What significance AI will have for humanity in general, we at the Norwegian Industrial Property Office (NIPO) are not able to answer. What we can say something about however, is what significance artificial intelligence will have for intellectual property rights.
In particular it is generative AI that has been in focus in the AI wave that has washed over the world recently. Generative AI is artificial intelligence that can produce new, original content – such as text, images and music. Such an AI model is able to do this because it is exposed to large amounts of data related to the task it was designed for, such as text or image production, and it is programmed to find patterns and relationships in the data.
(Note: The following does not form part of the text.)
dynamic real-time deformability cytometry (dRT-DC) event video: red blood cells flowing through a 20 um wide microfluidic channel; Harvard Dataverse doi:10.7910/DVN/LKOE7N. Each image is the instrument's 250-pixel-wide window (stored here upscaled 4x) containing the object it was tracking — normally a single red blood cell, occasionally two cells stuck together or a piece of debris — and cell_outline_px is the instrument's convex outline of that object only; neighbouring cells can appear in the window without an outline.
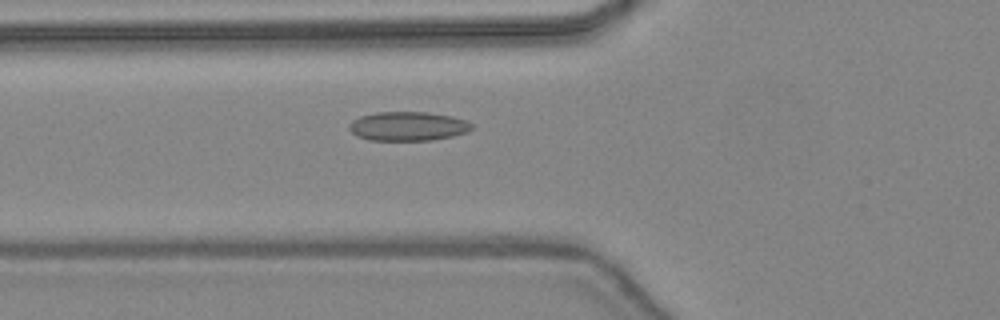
{"species": "common noctule bat (a hibernating species)", "species_latin": "Nyctalus noctula", "temperature_condition": "warm", "stored_images_in_passage": 23, "camera_frame_rate_fps": 3000, "um_per_image_px": 0.085, "animal": {"sex": "female", "body_mass_g": 24.6, "forearm_length_mm": 56.2}, "frame": {"image": 1, "passage_image": 2, "time_ms": 0.333, "image_size_px": [1000, 320], "cell_outline_px": [[472, 128], [468, 132], [452, 136], [432, 140], [368, 140], [356, 136], [348, 128], [348, 124], [352, 120], [360, 116], [376, 112], [428, 112], [452, 116], [464, 120], [472, 124]], "centroid_in_image_um": [34.64, 10.73], "position_along_channel_um": 91.2, "area_um2": 20.87}}
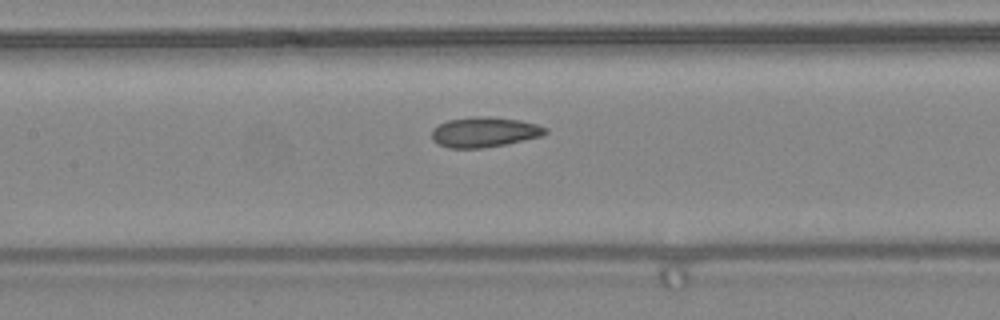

These patterns and connections that it has learned can be applied again when it comes to generating new content. A service such as ChatGPT, for example, has been trained on huge amounts of text, and has learned patterns and connections in human language from all this text, and can thus formulate itself in a very human-like way.
Almost all material on which such an AI is trained is protected by copyright, and the material that the AI in turn produces is material that traditionally has qualified for copyright protection.
Does training generative AI on copyrighted material infringe copyright?
Training of AI models, which we touched upon at the beginning, involves something called "text and data mining" - often abbreviated to "TDM". This is an umbrella term that refers to the automatic process where large sets of text and data are analyzed in order to discover patterns and relationships. Once the TDM process is done, the AI model can apply what it has learned to generate new material.
When carrying out TDM, some type of copying of the material that you wish to extract from will often be an inevitable step in the process of . Therefore, such extraction infringes copyright in principle. However, the purpose of the text and data mining is not to copy this material, but to extract the ideas and facts behind it. Copyright is not intended to safeguard and protect ideas and facts. Therefore, it is perhaps somewhat paradoxical that one infringes copyright when carrying out text and data mining.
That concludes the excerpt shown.